Cellular and Molecular Pathogenesis of Osteoarthritis

RESEARCH CONTEXT
Osteoarthritis is the leading cause of pain and disability. Its incidence has increased 50% in the last 30 years and it now affects more than 500 million people worldwide. 15% of the UK population suffer from osteoarthritis with an economic cost of £14.8 billion per annum. Despite the enormous personal, economic, and societal toll, osteoarthritis remains a generally neglected disease and a Lancet Commission has been established recently to address this problem directly. Osteoarthritis causes progressive cartilage wear and tear and failure of normal tissue repair that ultimately results in joint destruction. Understanding how osteoarthritis begins and progresses is limited because the joint is a complex structure consisting of different tissues and cell types, many of which are difficult to examine. Studies in humans are complicated by inclusion of patients of differing age, sex, ethnicity and aetiology. They also lack critical comparative information from normal joints as only tissue obtained at joint replacement for end-stage disease can be investigated. Thus, human studies cannot establish the causal relationships that connect changes in gene expression with mechanisms of disease. Accordingly, the only treatment for osteoarthritis is joint replacement and no drugs are available that can prevent disease onset or progression. A new and unbiased approach that uses a well-established and validated osteoarthritis disease model is now required to advance the field and address this critical unmet need.

AIMS and OBJECTIVES
We hypothesise that tissue specific patterns of gene expression (spatial transcriptomics) obtained from the mouse knee joint during the onset and progression of disease will identify the key target cells, genes, major pathways and signalling networks that define osteoarthritis.

AIM 1. Undertake detailed imaging and tissue specific spatial transcriptomics of knee joints from normal, aged and osteoarthritic mice.

AIM 2. Prioritise key genes and signalling pathways that underpin the onset and progression of osteoarthritis.

We recently identified severe early onset osteoarthritis in mice lacking one of the two copies of the Pitx1 gene. Thus, in Aim 3 we will establish the role of PITX1 in osteoarthritis and determine its mechanism of action in cartilage.

AIM 3. Define the role of Pitx1 in the onset and progression of osteoarthritis in vivo.

APPLICATIONS and BENEFITS
The studies in Aim 1 will: (i) define a cellular and molecular atlas of the knee joint and (ii) determine the sequential changes in the cellular and molecular programmes that occur during disease onset and progression. The studies in Aim 2 will: (i) integrate diverse and complementary mouse and human data sets and (ii) prioritise and validate the critical and tractable conserved genes and major signalling pathways involved in the onset and progression of osteoarthritis. The studies in Aim 3 will: (i) define the key target genes and downstream signalling pathways that are perturbed in articular cartilage following deletion of Pitx1 and (ii) provide an osteoarthritis disease model in which to determine the tractability and therapeutic potential of targeting PITX1 signalling.

Overall, these studies will provide a new and detailed understanding of the cellular and molecular basis of osteoarthritis and identify novel drug targets for the prevention and treatment of this common and debilitating, yet neglected disease.

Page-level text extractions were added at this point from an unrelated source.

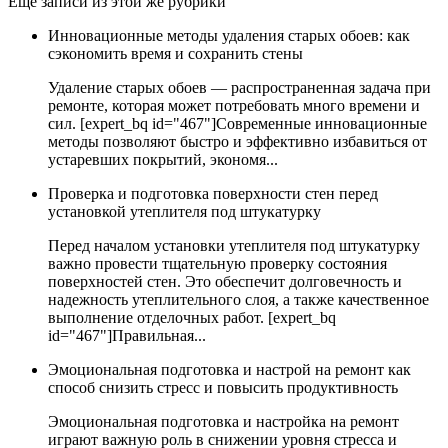
Еще записи из этой же рубрики
Инновационные методы удаления старых обоев: как
сэкономить время и сохранить стены
Удаление старых обоев — распространенная задача при
ремонте, которая может потребовать много времени и
сил. [expert_bq id="467"]Современные инновационные
методы позволяют быстро и эффективно избавиться от
устаревших покрытий, экономя...
Проверка и подготовка поверхности стен перед
установкой утеплителя под штукатурку
Перед началом установки утеплителя под штукатурку
важно провести тщательную проверку состояния
поверхностей стен. Это обеспечит долговечность и
надежность утеплительного слоя, а также качественное
выполнение отделочных работ. [expert_bq
id="467"]Правильная...
Эмоциональная подготовка и настрой на ремонт как
способ снизить стресс и повысить продуктивность
Эмоциональная подготовка и настройка на ремонт
играют важную роль в снижении уровня стресса и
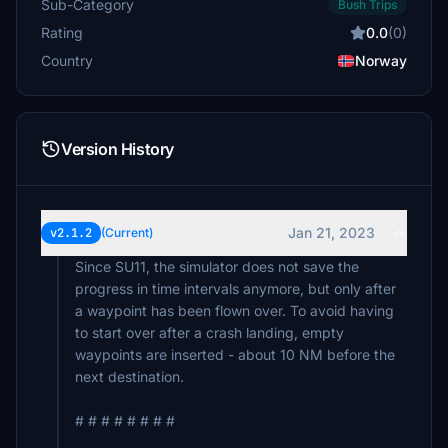
Sub-Category
Bush Trips
Rating
0.0
(0)
Country
Norway
Version History
Jan 21, 2023
v2.1.2
(Current)
Since SU11, the simulator does not save the
progress in time intervals anymore, but only after
a waypoint has been flown over. To avoid having
to start over after a crash landing, empty
waypoints are inserted - about 10 NM before the
next destination.
# # # # # # # #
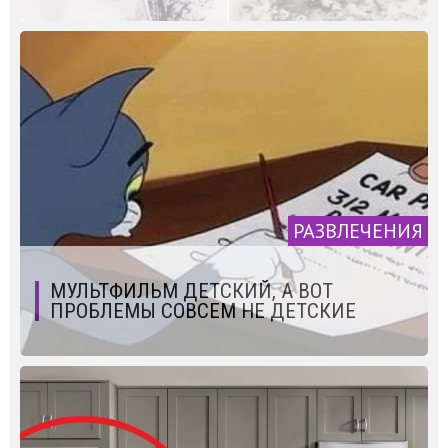
РАЗВЛЕЧЕНИЯ
МУЛЬТФИЛЬМ ДЕТСКИЙ, А ВОТ
ПРОБЛЕМЫ СОВСЕМ НЕ ДЕТСКИЕ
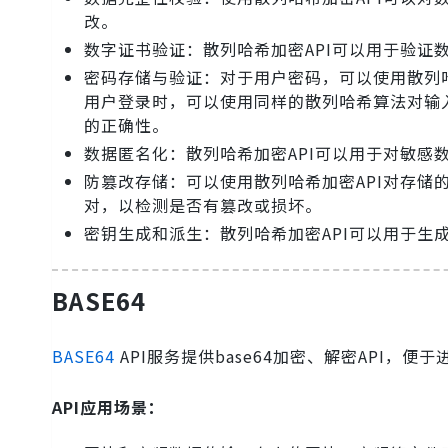
改。
数字证书验证：散列哈希加密API可以用于验证
密码存储与验证：对于用户密码，可以使用散列
用户登录时，可以使用同样的散列哈希算法对输
的正确性。
数据匿名化：散列哈希加密API可以用于对敏感
防篡改存储：可以使用散列哈希加密API对存
对，以检测是否有篡改或损坏。
密钥生成和派生：散列哈希加密API可以用于生
BASE64
BASE64
API服务提供base64加密、解密API，
API应用场景：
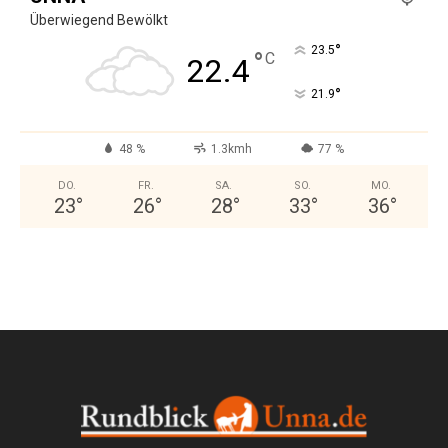
Überwiegend Bewölkt
°
23.5
°
C
22.4
°
21.9
48 %
1.3kmh
77 %
DO.
FR.
SA.
SO.
MO.
23
°
26
°
28
°
33
°
36
°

We will use tissue specific spatial transcriptomics of knee joints during the onset and progression of osteoarthritis to identify the cellular and molecular mechanisms of disease pathogenesis.

Thus, we will undertake detailed phenotyping combining (i) back-scattered electron scanning-electron microscopy, (ii) iodine contrast-enhanced microCT, (iii) X-ray microradiography, and (iv) histological scoring together with 10x Genomics Visium spatial transcriptomic analysis in normal, aged and osteoarthritic knee joints. Subsequently, we will interrogate multi-omics and GWAS datasets to prioritise key genes that are expressed in disease relevant tissues. Finally, the credibility and tractability of candidate genes and downstream signalling pathways will be evaluated in a bespoke pipeline that integrates established informatics databases with our experimental datasets. Prioritised genes will be validated in vivo using our unique resource of disease models. In addition, we have recently identified a protective role for the homeobox transcription factor PITX1 in osteoarthritis pathogenesis and will investigate the cellular and molecular mechanisms responsible using inducible cell specific gene targeting in articular chondrocytes.

These studies will define a cellular and molecular atlas of the knee joint and determine the sequential changes in gene expression that occur during the onset and progression of disease. Integration of multi-omic datasets will prioritise and validate the critical and tractable genes and pathways involved in the pathogenesis of osteoarthritis. Investigation of the role of PITX1 will define key target genes and downstream signalling pathways that are perturbed in articular cartilage following deletion of Pitx1, providing a new disease model to determine the therapeutic potential of targeting PITX1 signalling.